I am majoring in Media Communications, but other majors have begun to appeal to me. So what should I do? Do I even want to major in MC? I don’t know.
Do I even want to go to school at all? Do I want a job afterwards or should I skip it all and stick to trying to write and get published?
I’m not used to making decisions like this.
My future was all planned out. After finishing homeschooling, I was going to go to college. Then in college, I got married and was going to quit school if I got pregnant (I ended up quitting earlier), and then I was going to be a stay at home mom, and have ‘as many children as God gives us’ (no decision necessary). Then I was going to homeschool those children, then in 30 or forty some years when all the kids were grown up and graduated, I would have time to write.
It was all decided
But we’ve decided not to have any more kids, at least for now, and we’re not planning to homeschool, and in fact are going to send the kids to part time preschool next semester, and with those decisions, my future is no longer all planned out.
I have options for the future, I might get the first real job of my life in the next few years, and I am terrified.
As stifling as a scripted life can be, it’s safe; it’s comfortable in a cramped sort of way. I didn’t have to take responsibility for many decisions.

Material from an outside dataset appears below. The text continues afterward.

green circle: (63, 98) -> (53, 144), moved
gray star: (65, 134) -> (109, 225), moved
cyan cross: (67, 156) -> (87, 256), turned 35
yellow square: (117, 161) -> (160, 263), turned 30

I no longer have my mom scheduling my homeschool day, or my dad telling me what major he thinks would be helpful to my husband. I no longer have God insisting I be a submissive, stay at home wife and mom.
I decide where to go and when (mostly nowhere), and I decide what to major in, if anything.

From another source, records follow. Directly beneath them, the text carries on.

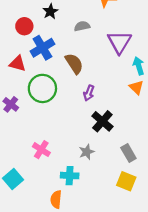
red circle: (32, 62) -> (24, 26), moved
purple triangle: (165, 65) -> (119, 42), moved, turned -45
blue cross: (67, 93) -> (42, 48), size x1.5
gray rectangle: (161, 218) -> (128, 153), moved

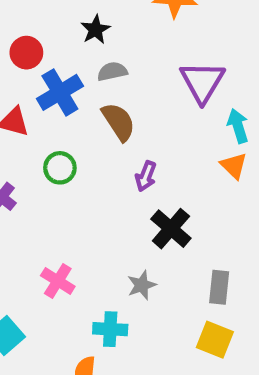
black star: (50, 12) -> (96, 30), moved
gray semicircle: (82, 26) -> (112, 71), moved
green circle: (42, 88) -> (60, 168), size x0.6
gray rectangle: (128, 153) -> (219, 287), turned 36

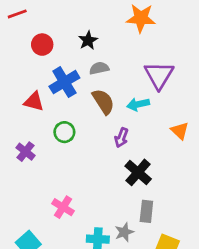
red circle: (26, 53) -> (42, 45), moved
cyan arrow: (238, 126) -> (138, 104), moved, turned -85
gray star: (142, 285) -> (124, 232), moved
gray rectangle: (219, 287) -> (146, 211), moved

And sometimes I miss the days when i didn’t have to make and own my decisions. It’s terrifying to hold your life in your own hands.
Does anyone want to boss me around?
But no. Because even if I hand the decision making to someone else, I still have to live my life and live with the choices I make (even if that choice is to follow other’s prescriptions for life).
There is no perfect decision maker, there is no formula for a perfect life. There’s just me, trying to do the best I can do, and owning my decisions.